I liked that drafting class and at one point even looked at going to a tech college and making it a career.

My dad was a petroleum engineer, working at the bleeding edge of modern tech. This was in 1971/72

and he told me it was a bad idea. He said there was this new tech coming and in 15 years there would 

be no drafting jobs. He was right too. By the late 80's AutoCad and it's kin had decimated the manual 

drafting industry. 

I'd have never made it as a draftsman anyway, My penmanship looks like a drunken chicken scribbling

in the barnyard dust.

 

Although my toolmaking apprenticeship, turned into Modelshop/R&D, that quickly turned into the DO at the age of 21. I was REALLY fortunate that my mentor agreed to take me under his wing - he told me "I don't think I can make a silk purse out of a sows ear, but I think I can make a sows ear purse out of you" :lol:

But we'd hit it off early during my apprenticeship - while work experience in the DO, he gave me my 1st job which was to copy an existing print. Mylar, 5H and 2H pencils, rule ("we don't call them rulers in here as the Queen of England has F'all to do with this job") square, protractor, compass and the most important thing eraser - and away I went.

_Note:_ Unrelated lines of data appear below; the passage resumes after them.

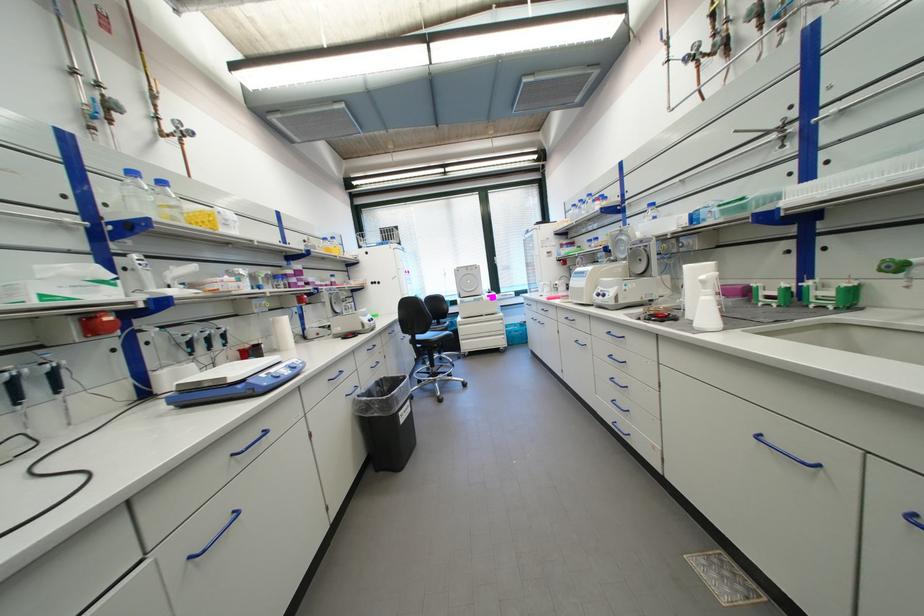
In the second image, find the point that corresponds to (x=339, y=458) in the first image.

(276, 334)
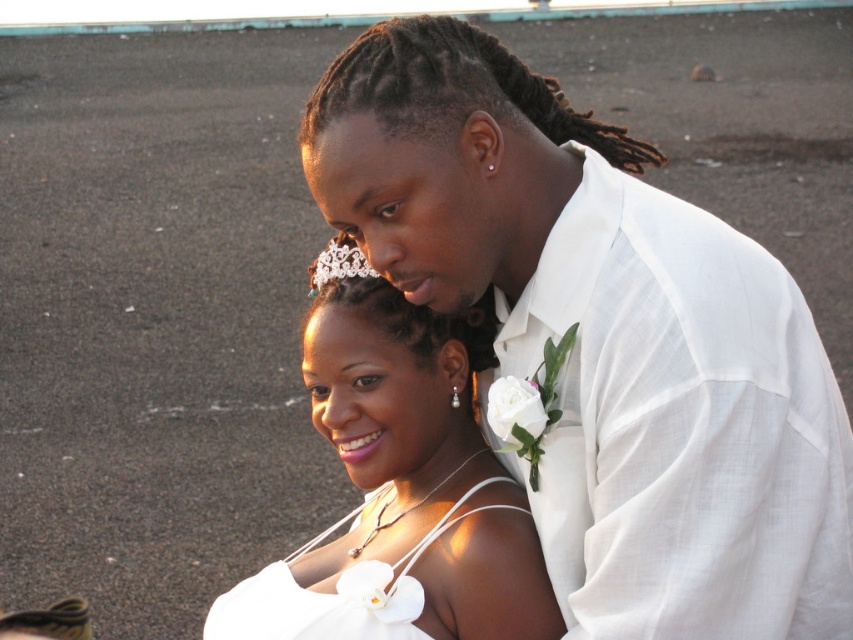
Is point (235, 602) positioned after point (352, 253)?

That is True.

Is white satin dress at lower center wider than pearl/textured tiara at upper center?

No, white satin dress at lower center is not wider than pearl/textured tiara at upper center.

Which is in front, point (349, 588) or point (311, 294)?

Positioned in front is point (349, 588).

Identify the location of white satin dress at lower center. The height and width of the screenshot is (640, 853). (335, 593).

Find the location of a particular element. The height and width of the screenshot is (640, 853). white satin dress at center is located at coordinates (401, 490).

The part was the base of an instrument which was square with the 4x corners turned off, and everything was about the C/L - and I thought I was doing okay when he said "that top right quadrant - tatty - have another go at it"....so the eraser got a hammering and 15 minutes later "that's good, but it shows up the bottom right quadrant - have another go at that"....so out with the eraser again and 15 minutes later rinse and repeat for the left hand side.... :rolleyes: End of day I remember him saying "the cleaners will love you tonight - look at all that mess on the floor" :hrhr:

But yes, printing was my downfall - CAD was a godsend. There's 2x real arts to being a drafty from a "picture drawing " perspective  - neat printing, and the most important one having the initial visibility of first laying the job out in your head so you know you can then get all views and all dimensions on the sheet.

As with everything now, things change and it's a lost art - but we now have the other extreme where "everyone can use a computer", so everyone thinks they can be an "engineer"!